In ISK terms, this is an 18% increase on 2021’s figures, and due to fluctuations in Iceland’s currency this increase can be calculated as 22% in foreign currency terms.
This means that this has been a record year for values of Icelandic seafood exports, even when adjusted for inflation. On the other hand, seafood has never before been such a low proportion of overall exports, and the value of its seafood is outweighed by revenue from aluminium and aluminium-related exports, which have increased substantially as both volumes and values of such products have risen.
Seafood accounts for around 35% of Iceland’s exports in 2002, compared to 39% in 2021.
Iceland’s fishing industry last year had its first large capelin season for some years, which was in fact one of the highest-value capelin seasons ever, despite the fleet failing to catch its full quota.
Exports of fishmeal and fish oil substantially increased in 2022 compared to the year before, and these two products accounted for approximately a fifth of seafood exports, and these have not been so prominent in export figures for more than forty years.
High prices for seafood on overseas markets had a marked effect, making up to some extent for the reduction on volumes of demersal species, cod in particular.
According to SFS, these increases can be attributed to the war in Ukraine.

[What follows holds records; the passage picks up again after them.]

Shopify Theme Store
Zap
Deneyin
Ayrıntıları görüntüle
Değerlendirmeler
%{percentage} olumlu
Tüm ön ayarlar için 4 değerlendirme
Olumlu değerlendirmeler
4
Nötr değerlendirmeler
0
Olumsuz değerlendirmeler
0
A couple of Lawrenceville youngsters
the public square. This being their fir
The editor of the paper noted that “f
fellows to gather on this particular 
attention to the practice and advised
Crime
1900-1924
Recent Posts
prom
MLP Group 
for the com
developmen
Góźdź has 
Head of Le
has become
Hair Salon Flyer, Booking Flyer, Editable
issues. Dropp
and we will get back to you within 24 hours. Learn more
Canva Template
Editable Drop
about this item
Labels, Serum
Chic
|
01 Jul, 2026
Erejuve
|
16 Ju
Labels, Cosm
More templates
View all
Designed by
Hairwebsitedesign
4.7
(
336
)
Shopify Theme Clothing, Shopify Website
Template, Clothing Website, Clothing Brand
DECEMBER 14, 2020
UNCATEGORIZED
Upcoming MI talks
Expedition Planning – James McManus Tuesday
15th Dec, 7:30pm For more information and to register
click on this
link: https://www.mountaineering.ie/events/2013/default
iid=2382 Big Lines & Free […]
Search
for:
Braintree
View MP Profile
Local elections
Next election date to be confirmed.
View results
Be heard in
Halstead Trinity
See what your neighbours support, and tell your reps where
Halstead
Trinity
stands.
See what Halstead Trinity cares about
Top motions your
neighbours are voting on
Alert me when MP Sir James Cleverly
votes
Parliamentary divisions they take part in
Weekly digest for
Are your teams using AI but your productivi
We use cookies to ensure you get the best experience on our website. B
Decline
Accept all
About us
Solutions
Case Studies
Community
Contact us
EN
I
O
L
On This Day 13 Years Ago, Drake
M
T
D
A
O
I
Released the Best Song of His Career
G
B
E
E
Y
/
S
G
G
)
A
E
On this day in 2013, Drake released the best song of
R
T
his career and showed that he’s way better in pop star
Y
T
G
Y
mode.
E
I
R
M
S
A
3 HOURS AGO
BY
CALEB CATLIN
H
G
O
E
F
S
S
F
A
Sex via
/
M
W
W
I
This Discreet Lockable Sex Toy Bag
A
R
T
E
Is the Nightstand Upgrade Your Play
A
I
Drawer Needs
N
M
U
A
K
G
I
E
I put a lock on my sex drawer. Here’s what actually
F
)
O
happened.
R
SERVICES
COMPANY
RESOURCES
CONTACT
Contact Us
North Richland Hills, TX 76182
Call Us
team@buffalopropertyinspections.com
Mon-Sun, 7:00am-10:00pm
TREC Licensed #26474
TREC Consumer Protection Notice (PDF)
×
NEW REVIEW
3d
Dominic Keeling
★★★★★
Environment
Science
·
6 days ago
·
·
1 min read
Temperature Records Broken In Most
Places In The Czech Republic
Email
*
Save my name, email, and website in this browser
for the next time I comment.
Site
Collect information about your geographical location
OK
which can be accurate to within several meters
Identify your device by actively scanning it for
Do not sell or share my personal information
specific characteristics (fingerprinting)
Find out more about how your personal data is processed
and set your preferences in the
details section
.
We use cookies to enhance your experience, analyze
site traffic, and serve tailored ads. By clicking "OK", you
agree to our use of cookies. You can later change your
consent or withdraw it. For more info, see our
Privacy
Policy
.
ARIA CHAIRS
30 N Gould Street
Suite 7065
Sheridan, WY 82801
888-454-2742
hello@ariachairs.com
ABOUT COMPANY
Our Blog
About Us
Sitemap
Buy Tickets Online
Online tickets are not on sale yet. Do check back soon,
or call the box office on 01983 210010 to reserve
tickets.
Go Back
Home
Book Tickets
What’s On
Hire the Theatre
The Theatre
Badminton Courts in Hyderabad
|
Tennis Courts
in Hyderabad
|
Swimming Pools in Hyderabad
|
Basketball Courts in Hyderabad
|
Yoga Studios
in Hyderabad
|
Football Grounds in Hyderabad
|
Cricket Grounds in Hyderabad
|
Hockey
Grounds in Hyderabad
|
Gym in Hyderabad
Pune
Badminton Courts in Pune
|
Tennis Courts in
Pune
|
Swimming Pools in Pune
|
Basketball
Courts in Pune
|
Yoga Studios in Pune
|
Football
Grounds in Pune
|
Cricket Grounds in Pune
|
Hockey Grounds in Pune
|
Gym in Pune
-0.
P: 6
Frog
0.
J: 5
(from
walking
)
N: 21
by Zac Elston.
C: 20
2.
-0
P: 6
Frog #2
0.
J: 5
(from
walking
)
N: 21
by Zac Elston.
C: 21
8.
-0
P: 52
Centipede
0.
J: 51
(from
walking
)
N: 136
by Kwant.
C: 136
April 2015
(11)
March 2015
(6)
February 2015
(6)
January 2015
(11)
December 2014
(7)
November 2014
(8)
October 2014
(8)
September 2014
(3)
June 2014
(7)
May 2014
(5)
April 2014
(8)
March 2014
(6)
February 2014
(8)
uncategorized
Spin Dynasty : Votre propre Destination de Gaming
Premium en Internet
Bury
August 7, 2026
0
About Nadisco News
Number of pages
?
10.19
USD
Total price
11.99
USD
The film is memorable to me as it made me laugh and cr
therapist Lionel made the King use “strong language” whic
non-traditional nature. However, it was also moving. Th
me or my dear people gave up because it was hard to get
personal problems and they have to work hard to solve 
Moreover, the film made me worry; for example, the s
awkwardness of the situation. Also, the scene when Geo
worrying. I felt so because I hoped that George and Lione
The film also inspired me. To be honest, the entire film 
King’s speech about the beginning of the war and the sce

Prices had been increasing previously as markets improved and the effects of the Covid pandemic receded, but the uncertainty triggered by the invasion of Ukraine and the resulting sanctions led to prices rising even higher.
SFS states that export values alone are not an indicator of the state of the fishing sector, and the reduction in quotas for cod this year (2022-23) has presented challenges for producers in keeping production going and ensuring year-round employment.